Frank Gohlke, born in 1942, is an American landscape photographer. He has been awarded two Guggenheim Fellowships and two fellowships from the National Endowment for the Arts. Known for his large format landscape photographs, Gohlke's work has been shown at museums all over the world and included in various museum collections.
Although he was born in Texas, Gohlke’s geographical range includes central France, the American South and Midwest, New England and Mount St. Helens after a volcanic eruption.
Gohlke received his B.A. from the University of Texas at Austin in English Literature. At Yale University, where he received his MA in English in 1966, Gohlke met Walker Evans and then studied privately with Paul Caponigro. Gohlke’s photographs came to notice in the influential 1975 group exhibition New Topographics: Images of a Man-Altered Landscape at the George Eastman House International Museum of Photography and Film in Rochester, New York.

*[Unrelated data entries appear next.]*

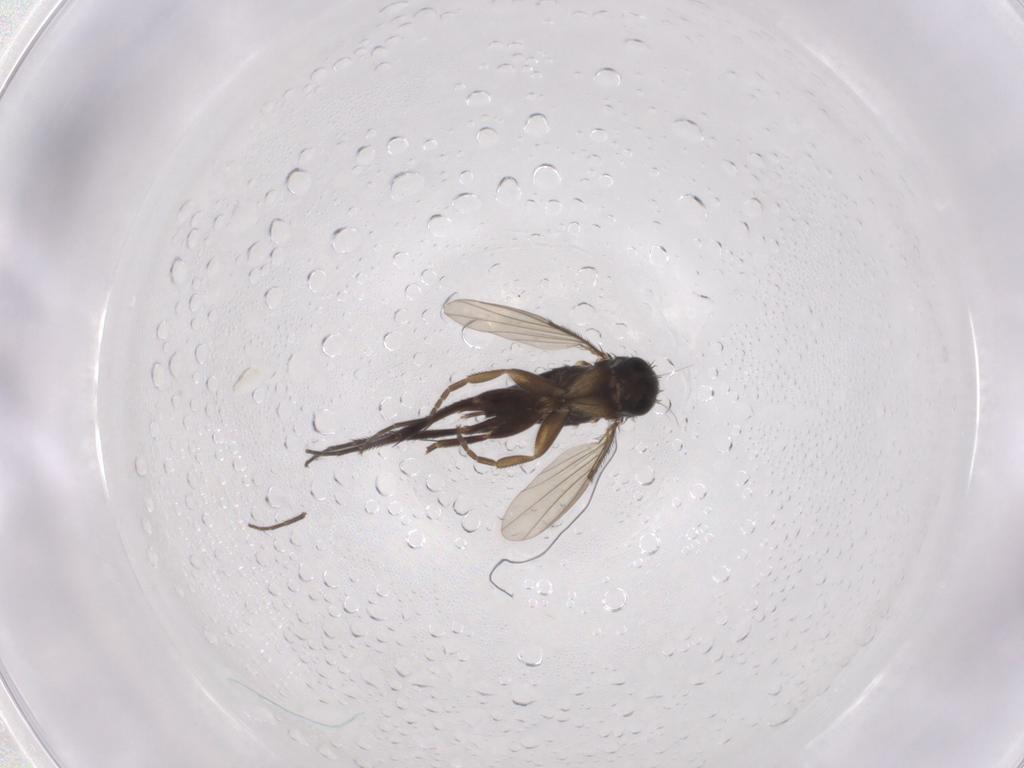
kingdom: Animalia
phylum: Arthropoda
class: Insecta
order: Diptera
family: Phoridae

He has taught at Massachusetts College of Art and Design; the Art Institute of Boston at Lesley College; the School of the Museum of Fine Arts, Boston; and the universities of Harvard, Princeton, and Yale.
A mid-career retrospective of his work was organized by the Amon Carter Museum. An accompanying catalogue includes essays by Gohlke, Rebecca Solnit and John Rohrbach, senior curator of photographs.